Realizar afirmações em relação ao acesso à internet em capitais, do tipo “…na qual é possível acessar a internet de qualquer lugar e contratar internet de fibra ótica para qualquer endereço”, é desconhecer a realidade da composição dos acessos de fibra, constituídos de backbones, backhauls e, finalmente, dos acessos propriamente ditos (na casa dos usuários), onde sua incidência é muito pequena abrangendo apenas bairros, às vezes ruas, neste último segmento.
No tema dos atendimentos via SGDC (Satélite Geoestacionário de Defesa e Comunicação) com VSats, que foram entregues à exploração a uma empresa estrangeira, é preciso lembrar que a ViaSat recentemente liberou a comercialização de seus acessos a preços proibitivos para atendimento de localidades que não tem outra possibilidade de solução de acesso. Dificilmente este recurso será aproveitado na sua capacidade como era a proposta original de atendimento social do satélite brasileiro. Ainda não se menciona a utilização dos diagnósticos do PERT, ou tampouco o uso dos recursos do FUST.
Na elaboração da comunicação institucional do governo federal, chega a ser um escárnio citar algo relacionado à Covid-19, quando se sabe do reconhecido negacionismo do governo em relação à doença, atitude criticada a nível internacional pela Organização Mundial de Saúde (OMS) e organizações da sociedade civil, como Human Rights Watch. Durante a pandemia, o MCom também perdeu a oportunidade de desenvolver e acelerar a implementação de uma política mais robusta de acesso à infraestrutura de banda larga nas escolas públicas, uma política que fosse mais consistente do que a simples implementação de pontos de Wi-Fi, dificultando o ensino remoto e obrigando alunos e professores a recorrerem a práticas precárias de acesso móvel e pré-pago.
Por fim, incomoda bastante que ainda não tenha sido solucionado o tema da previsão, dentro dos contratos de concessão do Serviço de Telefonia Fixa Comutada (STFC), de instalação de acessos gratuitos nas escolas urbanas (cerca de 60 mil escolas), como parte das trocas de obrigações contratuais previstas desde o Plano Geral de Metas de Universalização (PGMU III), que não foram implantadas de forma adequada pelas operadoras, nem fiscalizadas pela Anatel.

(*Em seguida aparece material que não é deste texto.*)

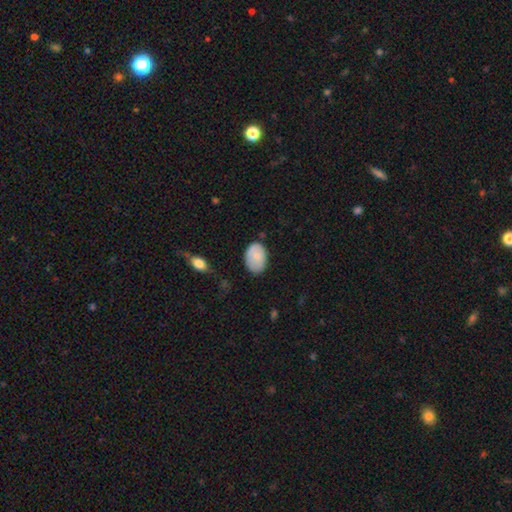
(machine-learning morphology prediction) This appears to be a smooth galaxy with no disk features (82%) that is in between round and cigar-shaped (88%). Merging: none (70%).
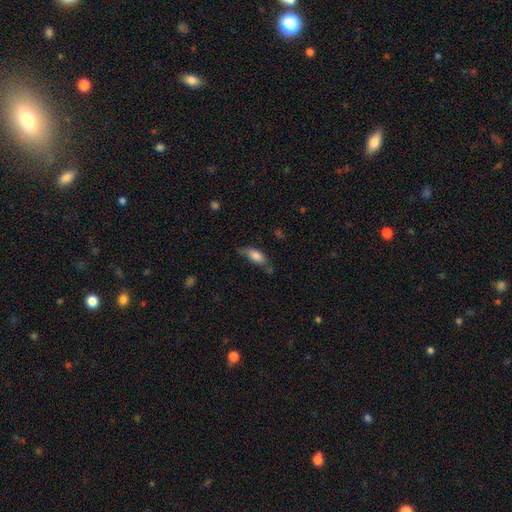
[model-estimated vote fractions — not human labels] Smooth or featured?
  - smooth: 77% *
  - featured or disk: 16%
  - star or artifact: 8%
How rounded?
  - in between: 79% *
  - cigar-shaped: 18%
  - round: 3%
Merging?
  - none: 47% *
  - minor disturbance: 35%
  - major disturbance: 12%
  - merger: 6%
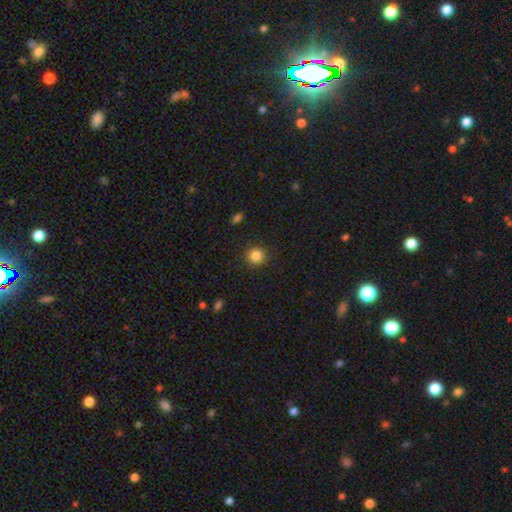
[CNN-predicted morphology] smooth 85%, star or artifact 10%, featured or disk 4%. Down the decision tree: how rounded — round (92%); merging — none (90%).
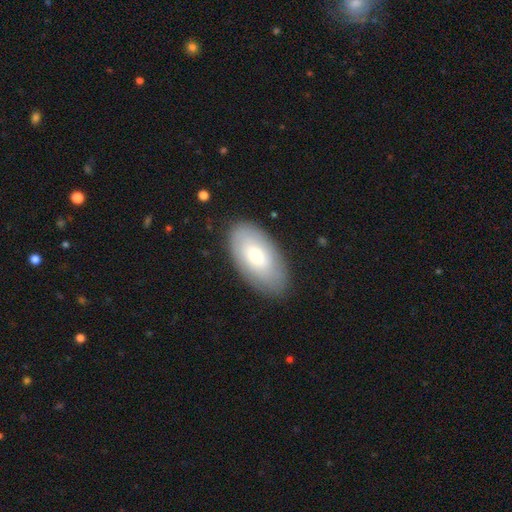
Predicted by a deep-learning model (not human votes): Smooth or featured? smooth (62%)
How rounded? in between (94%)
Merging? none (84%)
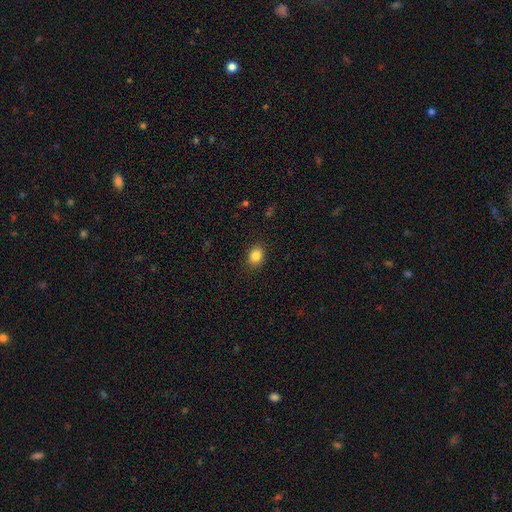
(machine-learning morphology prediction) Q: Smooth or featured?
A: smooth (85%); runner-up: star or artifact (10%)
Q: How rounded?
A: round (50%); runner-up: in between (49%)
Q: Merging?
A: none (89%); runner-up: minor disturbance (8%)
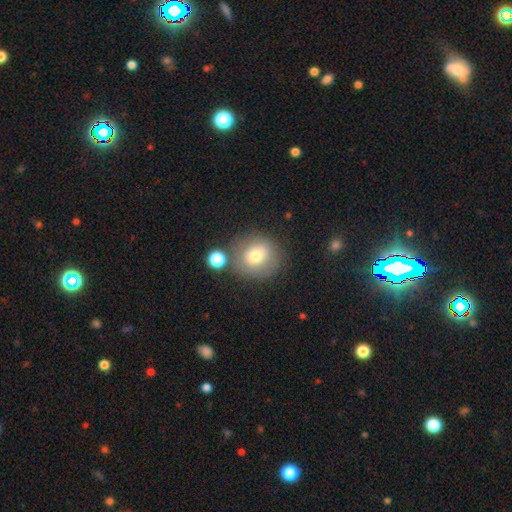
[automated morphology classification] A smooth galaxy with no disk features (67%) that is round (88%).

Vote fractions:
- Smooth or featured? smooth: 67% / featured or disk: 22% / star or artifact: 11%
- How rounded? round: 88% / in between: 11% / cigar-shaped: 1%
- Merging? none: 67% / minor disturbance: 15% / merger: 11% / major disturbance: 7%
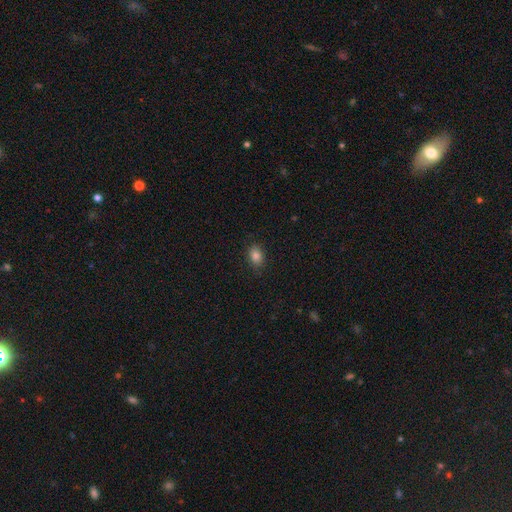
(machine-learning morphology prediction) smooth-or-featured: smooth: 85% | star or artifact: 10% | featured or disk: 5%
  how-rounded: in between: 73% | round: 26% | cigar-shaped: 1%
  merging: none: 87% | minor disturbance: 10% | major disturbance: 2% | merger: 1%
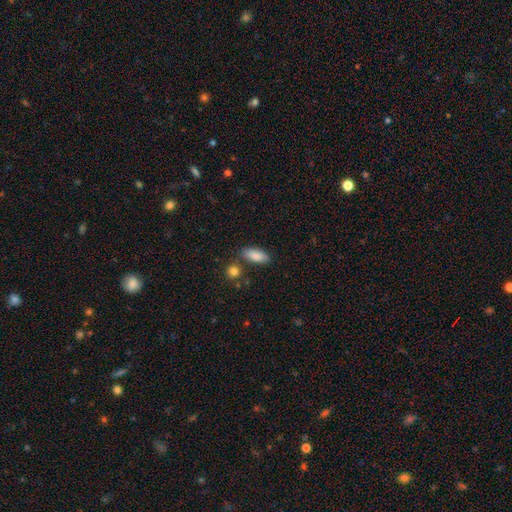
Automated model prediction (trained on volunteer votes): Q: Smooth or featured?
A: smooth (88%); runner-up: star or artifact (6%)
Q: How rounded?
A: in between (82%); runner-up: cigar-shaped (15%)
Q: Merging?
A: none (78%); runner-up: minor disturbance (13%)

O que queremos evidenciar é que há ainda uma grande carência em nosso país no atendimento dos serviços de telecomunicações, em especial no acesso à banda larga. Estamos falando de uma política que deveria ser prioridade do MCom, por se tratar, como mencionado no Marco Civil da Internet (Lei n° 12.965/2014), de um serviço essencial ao exercício da cidadania. Mas sabemos que nesse setor estamos longe de um céu de brigadeiro, ou de um mar de almirante, que a Retrospectiva 2020 do MCom faz supor.